Now consider the case of an accused bishop. This comes from a 2003 three webpage from SNAP:

San Diego – Bishop Robert Brom was accused of coercing a student into a sexual relationship at a seminary in Minnesota, where he once was rector and later headed the Diocese of Duluth. Church officials acknowledged multiple settlements to seminarians as a result of abuse allegations involving other members of the hierarchy and priests but deny the validity of the claims. Brom paid a confidential settlement (reported to be $85,000.00) to his accuser, who agreed to retract his claim against Brom. Brom has stated the pay out was "minimal insurance" to help his accuser of getting on with his life. The deal was reached in 1993 but didn't become public until this spring. Bishop Brom continues to deny wrongdoing and remains on the job.

SNAP isn't the only recorder of Brom's sexual abuse. In her book The Rite of Sodomy, researcher Randy Engel, quotes from a nuisance lawsuit the diocese of San Diego filed against investigative reporter Robert Kumpel of San Diego News Notes.

In his sworn statement of March 12, 2002, [Mark] Brooks [a seminarian dismissed for blowing the whistle on homosexuality at St. Francis Seminary in San Diego and Bishop Brom in particular] mentioned publicly for the first time that he had spoken by phone with a former seminarian from Immaculate Heart Seminary in Winona named Jeffrey Maras, who confirmed that while Bishop of Duluth, Brom had coerced him into a four-year sexual relationship. Maras told Brooks that he could identify Brom from the markings on his privates. Maras, desperately in need of money, agreed to enter into a confidential financial settlement with Brom in exchange for a fraudulent 'retraction letter' that he was forced to write as a condtion for receing financial compensation from the bishop. (Rite of Sodomy p. 857-58)

Engel reports another affirmation of Brom's sex abuse quoting Msgr. Michael Higgins, a former canon lawyer from the Diocese of San Diego who operates the group, Justice for Priests and Deacons. In an April 22, 1999 letter to Pope John Paul II, Msgr. Higgins wrote. "It is a matter of public record...that the Bishop of San Diego, Robert Brom, has himself been charged with grave sexual behavior and has paid hundreds of thousands of dollars of diocesan funds in attorneys' fees and damages to escape the consequences of that miisconduct...and was given a promotion to the Diocese of San Diego when the full extent of his digsuting and immoral behavior was already known."
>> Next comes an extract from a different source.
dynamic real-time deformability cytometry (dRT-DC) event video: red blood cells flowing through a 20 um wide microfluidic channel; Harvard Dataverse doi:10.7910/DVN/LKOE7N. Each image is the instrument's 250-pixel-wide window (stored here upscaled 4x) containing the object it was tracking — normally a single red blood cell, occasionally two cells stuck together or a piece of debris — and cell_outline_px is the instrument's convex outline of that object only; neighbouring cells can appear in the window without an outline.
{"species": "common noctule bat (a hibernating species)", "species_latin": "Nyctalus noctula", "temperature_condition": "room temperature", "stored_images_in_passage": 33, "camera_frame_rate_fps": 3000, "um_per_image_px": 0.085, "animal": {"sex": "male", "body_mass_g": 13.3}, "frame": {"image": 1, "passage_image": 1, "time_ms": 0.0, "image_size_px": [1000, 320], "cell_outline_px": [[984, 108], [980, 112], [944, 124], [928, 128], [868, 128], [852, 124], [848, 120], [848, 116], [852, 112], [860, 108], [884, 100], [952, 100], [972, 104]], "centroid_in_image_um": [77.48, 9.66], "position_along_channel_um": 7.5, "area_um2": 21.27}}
So let's get this straight. A priest is accused and is immediately suspended, everyone in the known world is notified of the allegation, and the priest is hung out to dry. He is presumed guilty and must prove his innocence, paying for his defense himself. On the other hand, a bishop is accused, keeps the accusation secret, pays out tens of thousands in hush money to his accuser from diocesan funds, not to mention countless bucks to lawyers and public relations folks, and continues on the job.


When the bishops developed their sex abuse policy in Dallas in 2002 they excused themselves from its coverage. No "one strike and you're out" policy for the bishops. How many innocent priests have been caught up in spurious accusations? Certainly there are plenty of guilty men, and most bishops covered up for them and moved them around from one diocese to another. But how many priests with one twenty or thirty-year-old allegation are victims of a witch hunt? How many have been presumed guilty with little evidence from a so-called "credible allegation" who, even when exonerated, are deep-sixed by their bishops because of public outcry?
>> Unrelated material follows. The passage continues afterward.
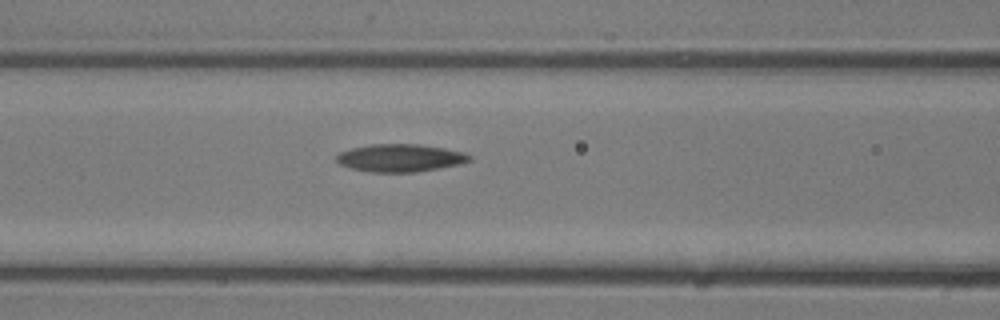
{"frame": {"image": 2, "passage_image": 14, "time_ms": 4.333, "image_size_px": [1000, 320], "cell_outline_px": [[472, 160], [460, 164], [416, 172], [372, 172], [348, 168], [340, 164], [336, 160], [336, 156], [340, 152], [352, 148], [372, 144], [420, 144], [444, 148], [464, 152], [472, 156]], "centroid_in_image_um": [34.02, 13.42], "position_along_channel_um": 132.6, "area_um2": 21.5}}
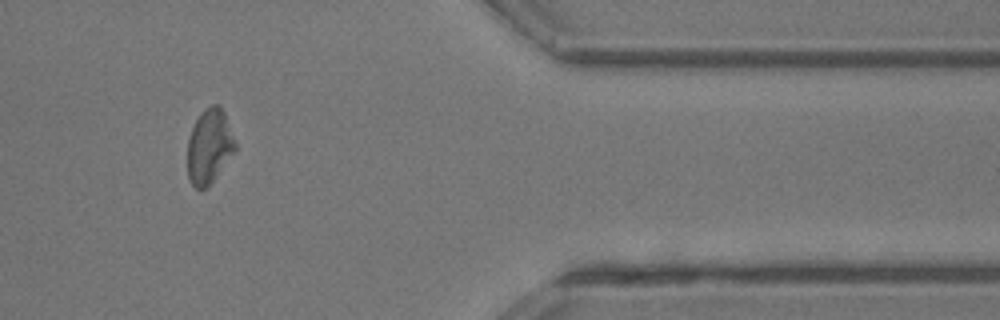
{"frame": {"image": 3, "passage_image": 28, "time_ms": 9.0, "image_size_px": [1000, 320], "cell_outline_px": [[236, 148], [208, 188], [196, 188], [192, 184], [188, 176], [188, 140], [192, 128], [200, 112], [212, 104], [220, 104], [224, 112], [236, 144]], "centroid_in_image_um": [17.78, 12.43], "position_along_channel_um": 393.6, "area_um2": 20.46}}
The situation is beyond shameful and is one more scandal against the bishops of the United States, most of whom are experts illusionists with their smoke and mirrors. Perhaps the most shocking thing is the way they cover for one another and scapegoat the priests under them and even the laity through their sex abuse and safe-touch policies. It is all about protecting the bishops and the assets. As for their souls, they apparently don't come into the equation.